_Task item_
Write out every line of text in the data below word for word, leaving the pictures out of your answer.

_Stored data entries_

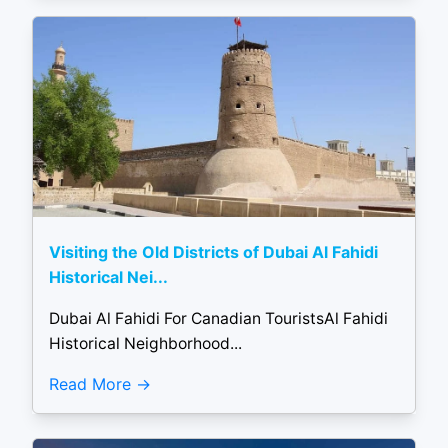
Visiting the Old Districts of Dubai Al Fahidi
Historical Nei...
Dubai Al Fahidi For Canadian TouristsAl Fahidi
Historical Neighborhood...
Read More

_Exercise solution_
Visiting the Old Districts of Dubai Al Fahidi
Historical Nei...
Dubai Al Fahidi For Canadian TouristsAl Fahidi
Historical Neighborhood...
Read More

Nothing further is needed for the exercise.